Why Tiley’s handling of Djokovic episode is raising eyebrows at IOC

Craig Tiley’s failure to engage adequately with the federal government over Novak Djokovic’s vaccination status before this month’s Australian Open has elicited a degree of schadenfreude from Olympic officials, particularly in light of the Tennis Australia chief’s comments that COVID-19 preparations for the Tokyo Games were not “rigorous”.

A triumphant Tiley declared after last year’s Australian Open: “I’ve seen the playbook for the [Tokyo] Olympics and looked at it carefully … we’ve had a far more rigorous program than is being proposed at the Olympics.”

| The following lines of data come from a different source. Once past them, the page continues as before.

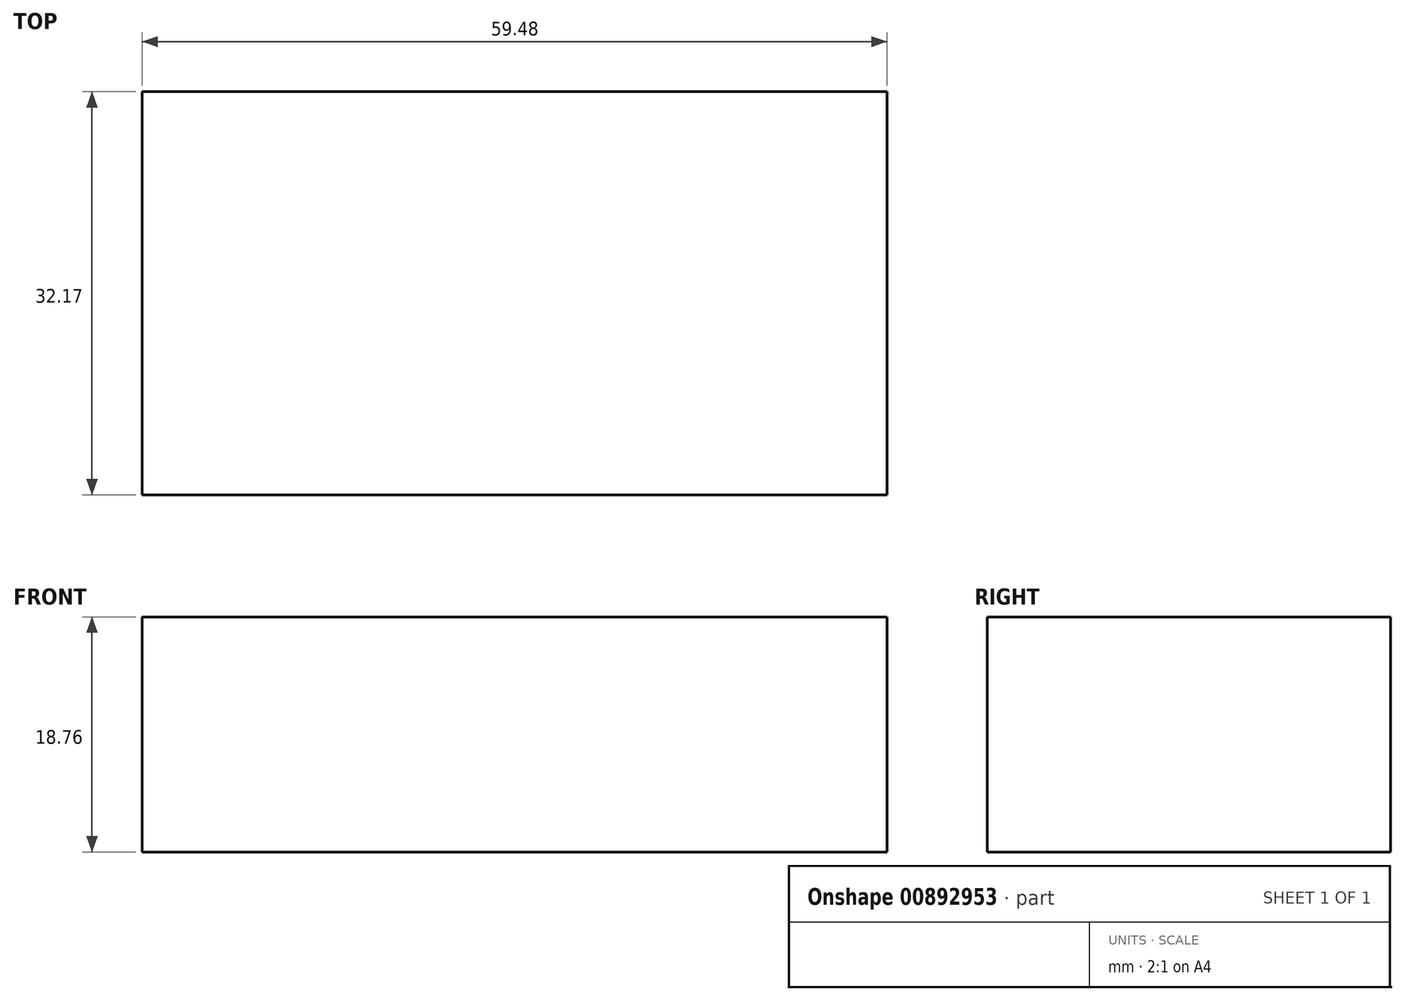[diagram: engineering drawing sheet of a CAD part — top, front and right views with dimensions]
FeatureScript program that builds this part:
annotation { "Feature Type Name" : "Feature", "Feature Type Description" : "" }
export const myFeature = defineFeature(function(context is Context, id is Id, definition is map)
    precondition{}
    {
        {
            var Q0;
            Q0=qCreatedBy(makeId("Front.planeOp"),FACE);
            var sketch = newSketch(context, id + "F0", { "sketchPlane" : qUnion([Q0])});
            skLineSegment(sketch, "E0.bottom", {"start": v(-23.66, 9.11) * mm, "end": v(35.82, 9.11) * mm});
            skLineSegment(sketch, "E0.top", {"start": v(-23.66, -9.65) * mm, "end": v(35.82, -9.65) * mm});
            skLineSegment(sketch, "E0.left", {"start": v(-23.66, 9.11) * mm, "end": v(-23.66, -9.65) * mm});
            skLineSegment(sketch, "E0.right", {"start": v(35.82, 9.11) * mm, "end": v(35.82, -9.65) * mm});
            skSolve(sketch);
        }
        {
            var Q0;
            Q0=makeQuery(id+"F0.imprint","IMPRINT",FACE,{"disambiguationData":[TD([[makeQuery(id+"F0.imprint","IMPRINT",EDGE,{"derivedFrom":sQuery(id+"F0.wireOp",EDGE,"E0.bottom")}),-1.0]])]});
            extrude(context, id + "F1", {"entities" : qUnion([Q0]), "depth" : 32.17 * mm, "offsetDistance" : 25.4 * mm});
        }
    });
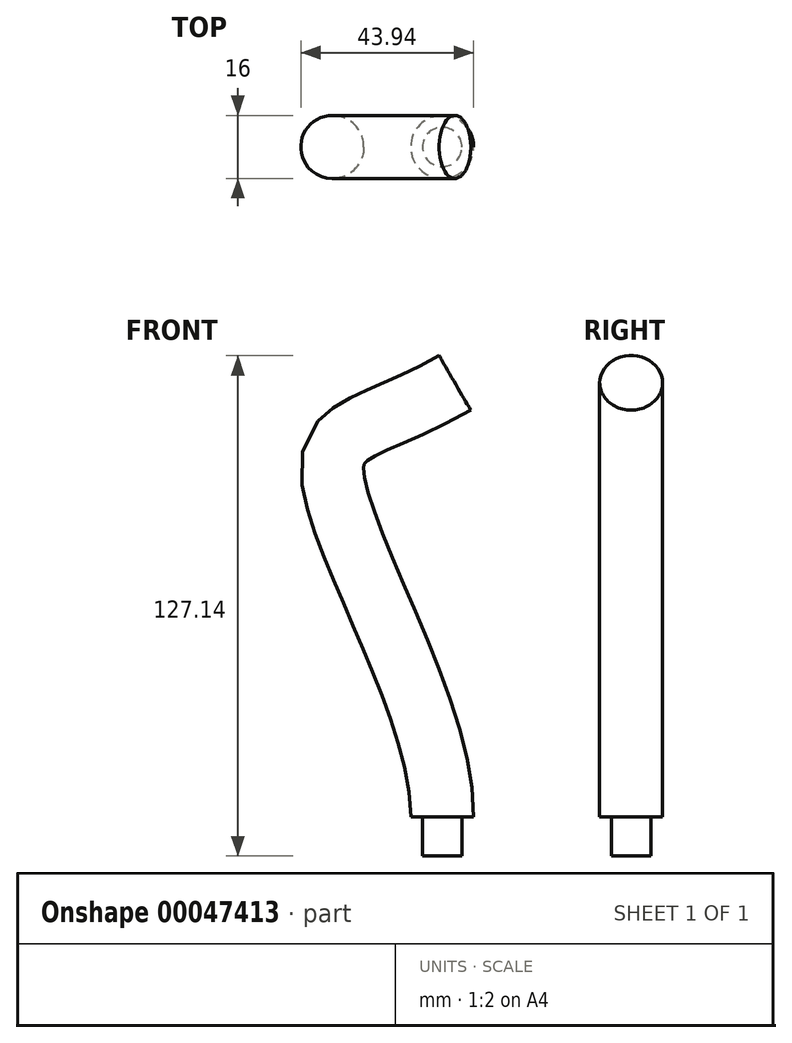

Tiley questioned the COVID-19 protocols put in place in Tokyo by Australia’s John Coates, chief of the Co-ordination Commission for the Games, saying, “Vaccination is not the silver bullet”.

With federal Health Minister Greg Hunt warning Tiley in November that a recent COVID-19 infection was not grounds for a medical exemption for an athlete, it would appear vaccination is the magic weapon.

Tiley oversaw 1200 players and support staff at the 2021 Australian Open. Before the Tokyo Olympics, which catered for almost 10 times that number of athletes, he said, “With the experience we’ve had, I can’t see it working”.

He doubled down on his comments on ABC radio, saying of his tournament crisis management team, “If you got that team and popped it into Tokyo and asked them to put the Games together, they’d do it seamlessly in my view because we’ve had so much practice.”

Novak Djokovic with Tennis Australia boss Craig Tiley at the Australian Open in February last year.Credit:Getty Images

The Tokyo Games were an incredible success. Very few athletes and officials tested positive to COVID-19, despite 5500 daily new cases outside the Olympic Village in Tokyo.

And Olympic officials are now asking where Tiley’s crisis management team was in negotiations with the federal government when it guaranteed that unvaccinated players, such as No.1 drawcard Djokovic, could compete at the Australian Open.

The consequences for the 20-time grand slam winner, should he be deported, are extreme. It could trigger a knock-on effect, with other countries, such as the US, barring him for three years.

Tennis is an Olympic sport and no Australian Olympic Committee official is willing to comment on the record, but Tiley’s past words and current predicament have raised eyebrows at International Olympic Committee headquarters.

Furthermore, IOC heavies, under pressure for choosing Beijing to host next month’s Winter Olympics despite criticism of its human rights record, point out that recent rioting in Kazakhstan should be taken into consideration.

Almaty, Kazakhstan’s largest city, lost the bid to host the 2022 Winter Olympics to Beijing by a vote of 44 to 40.

The bid was championed and chaired by the former Kazakhstan prime minister Karim Massimov, who pitched Almaty’s candidacy to the IOC at a technical presentation in Lausanne in June 2015 before heading the Kazakh delegation at the IOC session in Kuala Lumpur.

Massimov has since been arrested for treason and detained, while there was widespread rioting and protests in Kazakhstan last week after fuel prices doubled.

Almaty and other cities in the former Soviet nation were placed in a state of emergency in response to the protests. Russian President Vladimir Putin sent 3000 troops into Kazakhstan to put down the uprising.

Now, with orders from Kazakhstan Prime Minister Kassym-Jomart Tokayev to shoot rioters on sight, IOC officials are claiming Beijing is a safer place for athletes than Almaty.